*YOUR OBJECTIVE*.
Please give only the number of lines in the listing below that contain "concerto".

*RECORDS TO USE*.

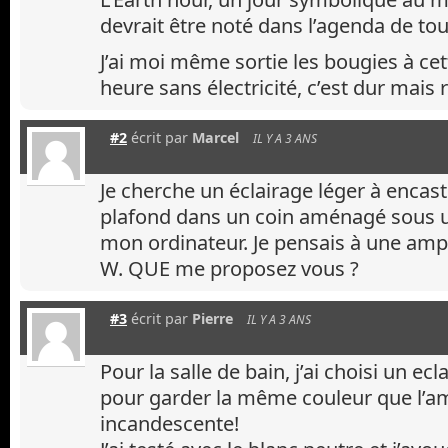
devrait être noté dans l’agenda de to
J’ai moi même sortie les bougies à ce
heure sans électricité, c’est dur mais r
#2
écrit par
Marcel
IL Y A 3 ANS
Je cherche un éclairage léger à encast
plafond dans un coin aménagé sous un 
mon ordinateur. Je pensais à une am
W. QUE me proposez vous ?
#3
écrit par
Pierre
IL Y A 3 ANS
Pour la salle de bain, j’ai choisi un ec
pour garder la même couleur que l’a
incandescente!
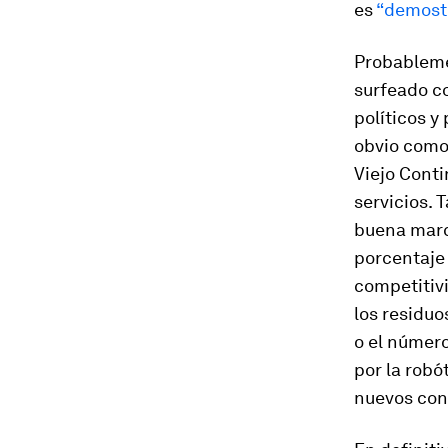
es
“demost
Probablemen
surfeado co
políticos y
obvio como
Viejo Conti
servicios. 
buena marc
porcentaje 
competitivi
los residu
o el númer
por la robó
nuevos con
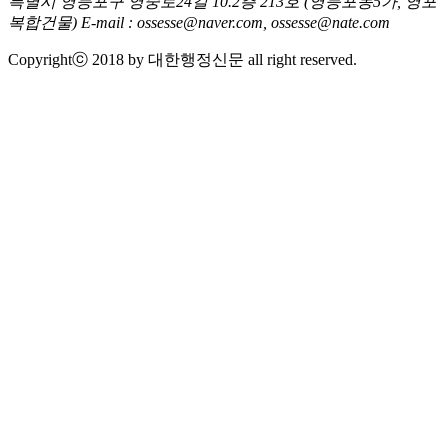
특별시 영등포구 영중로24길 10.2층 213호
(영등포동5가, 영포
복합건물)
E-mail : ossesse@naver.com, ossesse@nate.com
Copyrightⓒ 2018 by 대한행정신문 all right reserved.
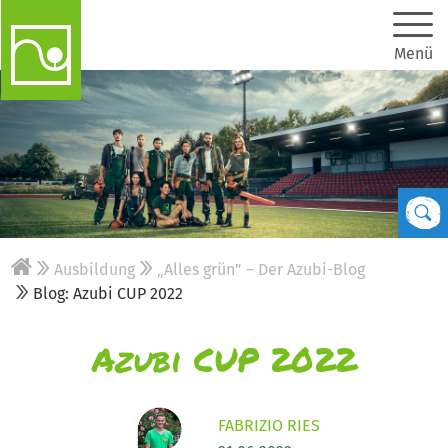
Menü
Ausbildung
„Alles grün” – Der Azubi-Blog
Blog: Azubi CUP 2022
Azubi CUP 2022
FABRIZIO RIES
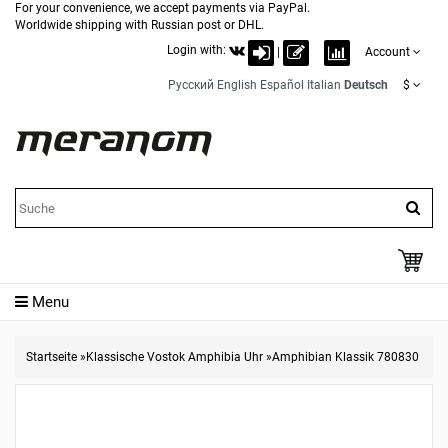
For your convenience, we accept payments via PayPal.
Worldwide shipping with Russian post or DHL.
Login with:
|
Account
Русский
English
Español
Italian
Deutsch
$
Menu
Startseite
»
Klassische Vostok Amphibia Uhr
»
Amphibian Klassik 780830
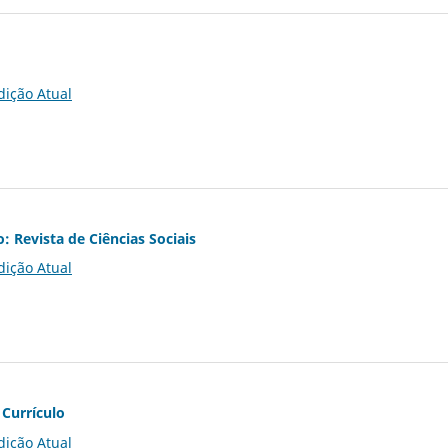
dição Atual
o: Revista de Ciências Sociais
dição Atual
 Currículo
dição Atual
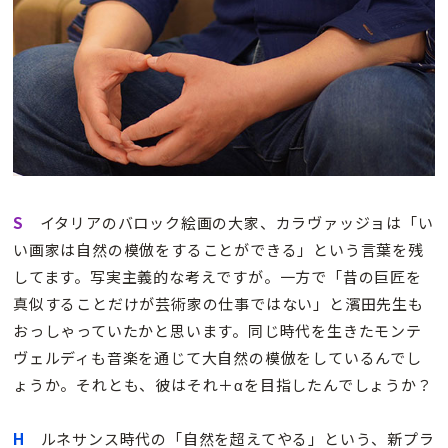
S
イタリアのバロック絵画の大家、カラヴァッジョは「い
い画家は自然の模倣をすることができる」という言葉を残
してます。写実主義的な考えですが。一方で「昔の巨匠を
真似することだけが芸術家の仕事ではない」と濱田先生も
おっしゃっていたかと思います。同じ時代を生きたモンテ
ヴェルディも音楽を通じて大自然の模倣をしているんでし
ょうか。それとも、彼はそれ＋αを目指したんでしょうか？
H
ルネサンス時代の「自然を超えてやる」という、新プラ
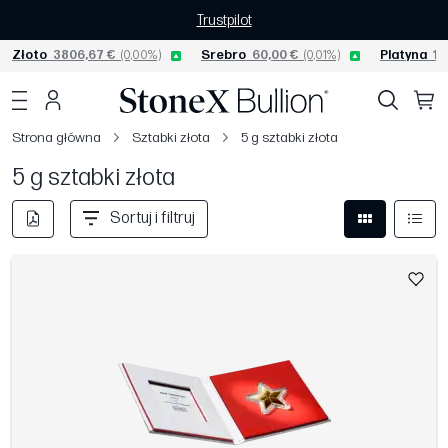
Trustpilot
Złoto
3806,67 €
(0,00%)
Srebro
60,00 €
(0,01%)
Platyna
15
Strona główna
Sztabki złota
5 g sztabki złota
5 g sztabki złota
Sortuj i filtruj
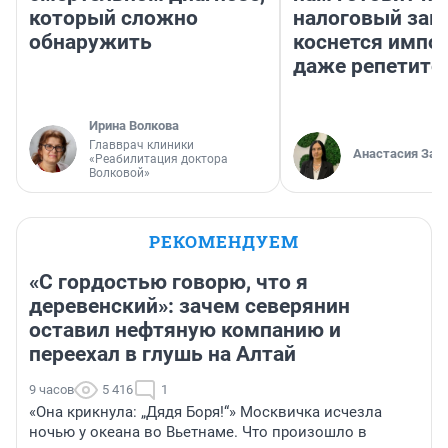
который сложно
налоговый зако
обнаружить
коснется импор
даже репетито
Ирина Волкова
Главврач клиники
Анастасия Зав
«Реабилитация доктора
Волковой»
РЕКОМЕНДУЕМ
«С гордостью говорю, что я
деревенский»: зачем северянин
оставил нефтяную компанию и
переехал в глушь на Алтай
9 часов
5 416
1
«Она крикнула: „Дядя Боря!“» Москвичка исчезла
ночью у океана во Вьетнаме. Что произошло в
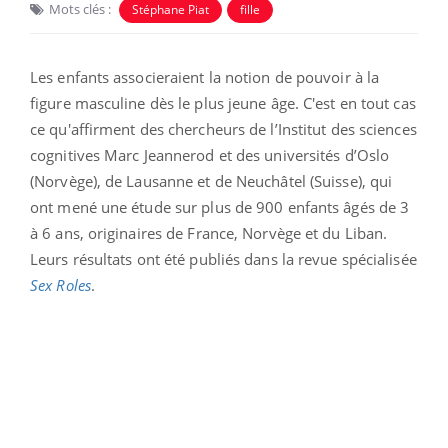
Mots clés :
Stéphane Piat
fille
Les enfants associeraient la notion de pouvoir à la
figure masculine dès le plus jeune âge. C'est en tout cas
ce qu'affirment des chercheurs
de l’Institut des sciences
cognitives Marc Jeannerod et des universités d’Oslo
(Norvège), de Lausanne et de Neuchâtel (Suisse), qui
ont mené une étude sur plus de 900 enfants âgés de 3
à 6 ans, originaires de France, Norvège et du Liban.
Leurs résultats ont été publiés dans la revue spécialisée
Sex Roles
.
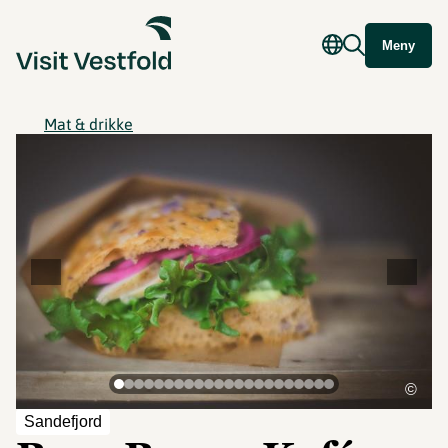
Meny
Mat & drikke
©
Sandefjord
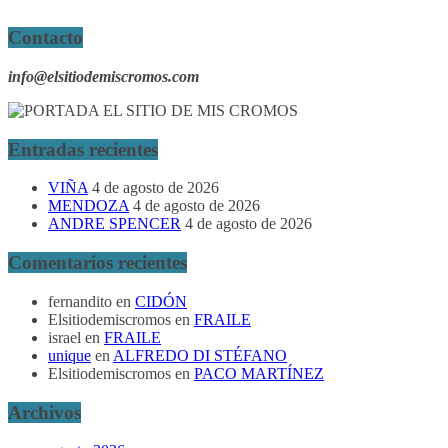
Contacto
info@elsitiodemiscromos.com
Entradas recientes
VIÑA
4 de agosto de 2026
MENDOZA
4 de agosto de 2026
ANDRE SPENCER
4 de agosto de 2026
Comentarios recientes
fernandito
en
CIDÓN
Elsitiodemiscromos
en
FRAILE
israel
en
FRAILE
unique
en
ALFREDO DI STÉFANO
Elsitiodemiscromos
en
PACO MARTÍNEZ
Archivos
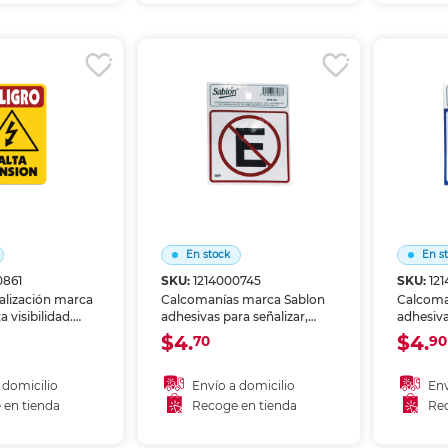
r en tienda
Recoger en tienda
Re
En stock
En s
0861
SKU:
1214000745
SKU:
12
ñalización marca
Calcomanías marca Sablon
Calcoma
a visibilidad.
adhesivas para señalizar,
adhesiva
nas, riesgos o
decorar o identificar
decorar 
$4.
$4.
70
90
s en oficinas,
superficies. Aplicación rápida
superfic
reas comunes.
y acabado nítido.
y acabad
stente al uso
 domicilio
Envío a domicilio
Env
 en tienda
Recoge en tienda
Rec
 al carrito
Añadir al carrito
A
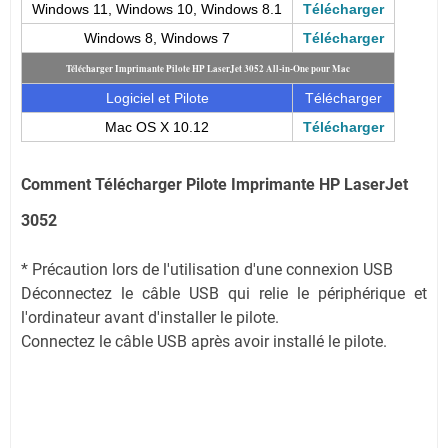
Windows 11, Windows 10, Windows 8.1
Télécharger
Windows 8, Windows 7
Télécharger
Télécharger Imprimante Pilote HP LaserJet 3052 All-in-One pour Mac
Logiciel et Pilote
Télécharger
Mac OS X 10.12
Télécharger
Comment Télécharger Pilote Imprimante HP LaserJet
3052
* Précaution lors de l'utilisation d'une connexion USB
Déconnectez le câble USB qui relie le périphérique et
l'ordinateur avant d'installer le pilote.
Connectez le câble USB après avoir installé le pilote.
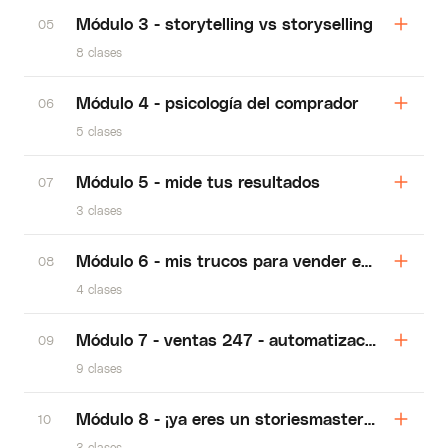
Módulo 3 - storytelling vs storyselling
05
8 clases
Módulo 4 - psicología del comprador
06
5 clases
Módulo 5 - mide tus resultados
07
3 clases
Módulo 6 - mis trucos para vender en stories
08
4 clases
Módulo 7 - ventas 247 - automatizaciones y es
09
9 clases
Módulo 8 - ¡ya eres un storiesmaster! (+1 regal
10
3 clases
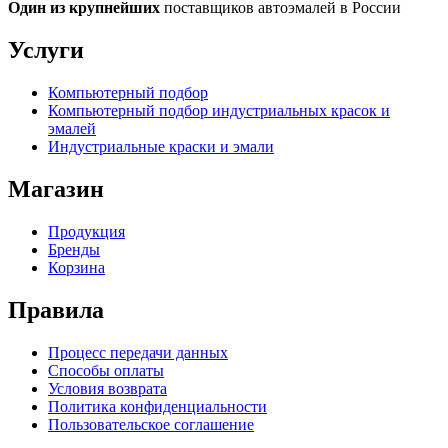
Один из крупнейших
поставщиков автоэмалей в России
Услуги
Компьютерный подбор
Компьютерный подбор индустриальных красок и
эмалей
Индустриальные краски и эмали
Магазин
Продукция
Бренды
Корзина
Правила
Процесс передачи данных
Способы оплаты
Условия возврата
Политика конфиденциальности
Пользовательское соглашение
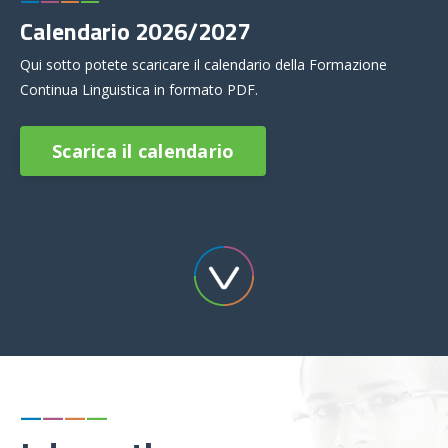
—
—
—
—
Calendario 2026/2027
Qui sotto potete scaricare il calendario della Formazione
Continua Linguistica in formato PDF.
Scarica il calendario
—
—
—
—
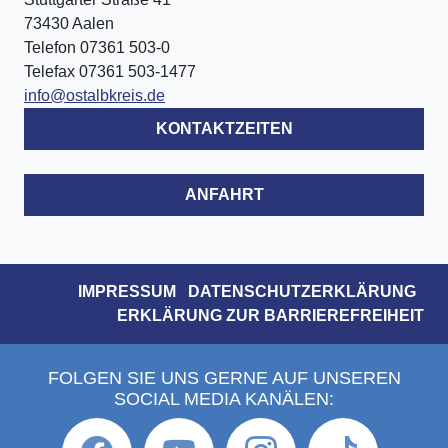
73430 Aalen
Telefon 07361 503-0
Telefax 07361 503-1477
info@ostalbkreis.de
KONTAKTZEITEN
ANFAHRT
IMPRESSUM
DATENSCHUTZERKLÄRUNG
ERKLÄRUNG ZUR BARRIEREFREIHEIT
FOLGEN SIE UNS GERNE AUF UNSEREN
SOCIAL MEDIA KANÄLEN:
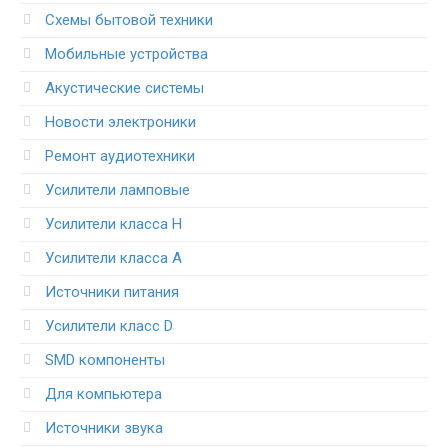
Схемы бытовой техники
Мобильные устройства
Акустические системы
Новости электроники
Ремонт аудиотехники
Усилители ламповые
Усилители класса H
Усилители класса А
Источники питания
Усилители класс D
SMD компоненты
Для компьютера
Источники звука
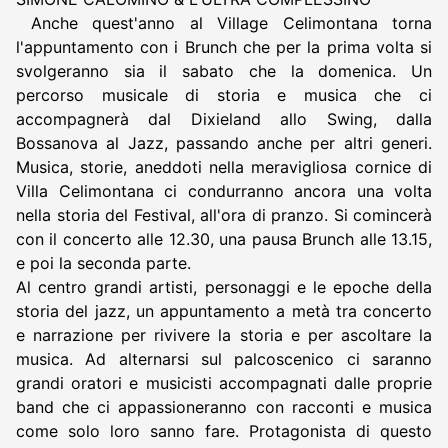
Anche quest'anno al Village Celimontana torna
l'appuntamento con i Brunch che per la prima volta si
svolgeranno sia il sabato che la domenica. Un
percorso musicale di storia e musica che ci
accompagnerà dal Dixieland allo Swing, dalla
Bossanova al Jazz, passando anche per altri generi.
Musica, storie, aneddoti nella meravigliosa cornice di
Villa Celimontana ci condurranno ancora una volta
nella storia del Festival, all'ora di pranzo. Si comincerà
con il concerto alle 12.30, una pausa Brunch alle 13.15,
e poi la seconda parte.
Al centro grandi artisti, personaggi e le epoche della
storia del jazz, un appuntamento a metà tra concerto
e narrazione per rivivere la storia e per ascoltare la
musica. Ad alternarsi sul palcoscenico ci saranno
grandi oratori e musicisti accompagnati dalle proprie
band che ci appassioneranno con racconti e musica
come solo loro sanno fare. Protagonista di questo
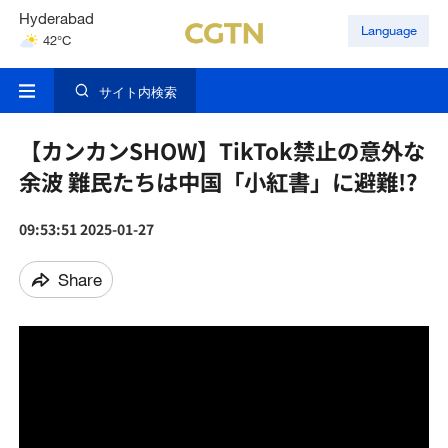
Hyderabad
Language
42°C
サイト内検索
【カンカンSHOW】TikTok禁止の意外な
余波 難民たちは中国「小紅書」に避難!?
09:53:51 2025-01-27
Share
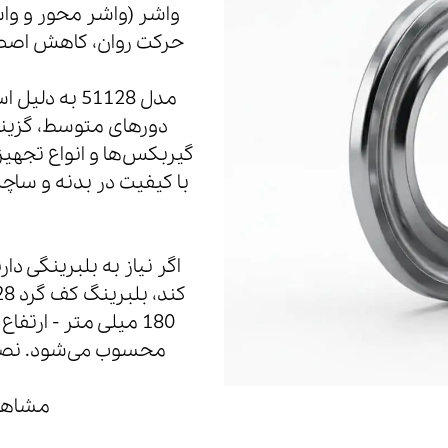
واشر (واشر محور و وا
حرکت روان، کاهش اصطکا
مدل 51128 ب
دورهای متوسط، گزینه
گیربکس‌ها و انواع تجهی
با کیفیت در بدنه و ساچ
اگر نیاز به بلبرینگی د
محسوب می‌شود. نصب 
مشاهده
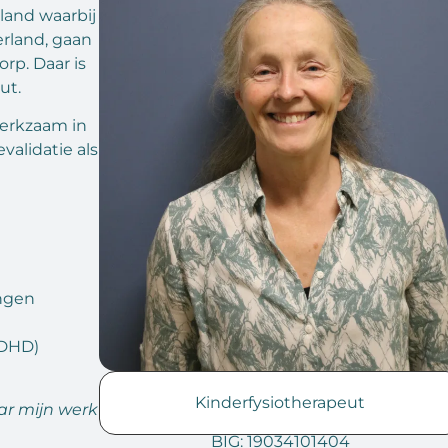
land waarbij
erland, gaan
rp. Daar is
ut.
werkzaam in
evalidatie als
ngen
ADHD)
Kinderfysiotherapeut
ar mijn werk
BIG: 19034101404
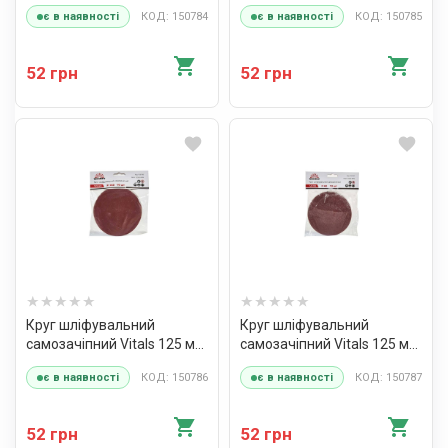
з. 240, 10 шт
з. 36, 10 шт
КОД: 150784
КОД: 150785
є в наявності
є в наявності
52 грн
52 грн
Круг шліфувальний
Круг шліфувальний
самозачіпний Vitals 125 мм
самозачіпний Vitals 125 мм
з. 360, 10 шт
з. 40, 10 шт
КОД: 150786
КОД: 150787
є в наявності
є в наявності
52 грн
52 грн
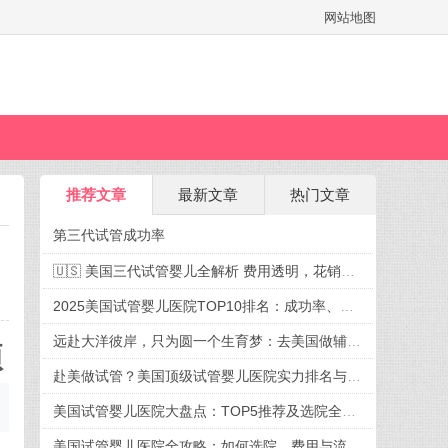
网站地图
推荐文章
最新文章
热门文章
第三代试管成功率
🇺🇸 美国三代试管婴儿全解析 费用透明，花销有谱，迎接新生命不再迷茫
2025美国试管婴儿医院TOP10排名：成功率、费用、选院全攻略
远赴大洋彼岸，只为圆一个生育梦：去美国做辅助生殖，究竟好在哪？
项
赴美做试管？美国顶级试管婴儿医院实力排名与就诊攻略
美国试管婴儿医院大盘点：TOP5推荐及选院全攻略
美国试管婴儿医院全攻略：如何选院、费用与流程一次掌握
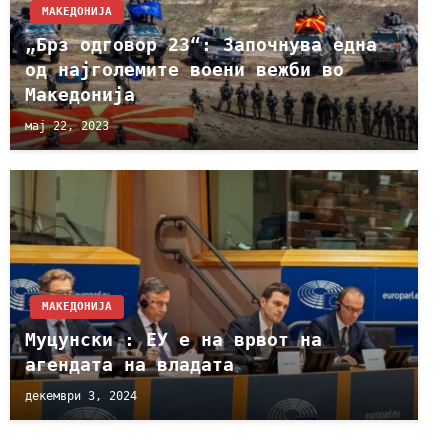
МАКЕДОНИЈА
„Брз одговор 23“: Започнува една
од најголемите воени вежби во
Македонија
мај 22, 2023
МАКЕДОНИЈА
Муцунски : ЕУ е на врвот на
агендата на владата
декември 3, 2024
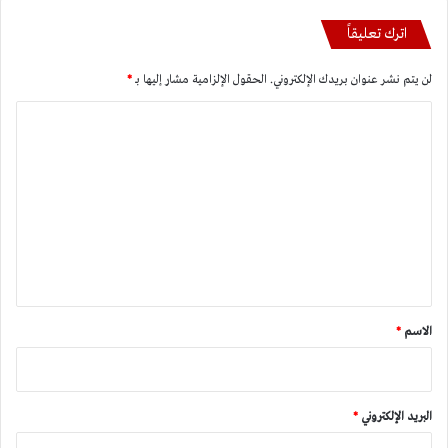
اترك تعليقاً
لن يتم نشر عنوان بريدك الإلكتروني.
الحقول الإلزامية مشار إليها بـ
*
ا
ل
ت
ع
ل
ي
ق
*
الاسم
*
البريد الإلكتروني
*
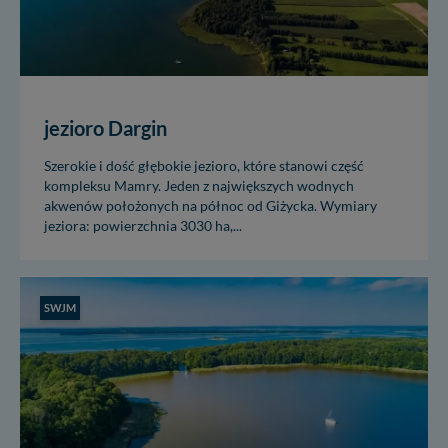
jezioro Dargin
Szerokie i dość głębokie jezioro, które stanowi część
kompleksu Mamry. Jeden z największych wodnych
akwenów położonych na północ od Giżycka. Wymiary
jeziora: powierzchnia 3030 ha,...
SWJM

*THE ANSWER*.
2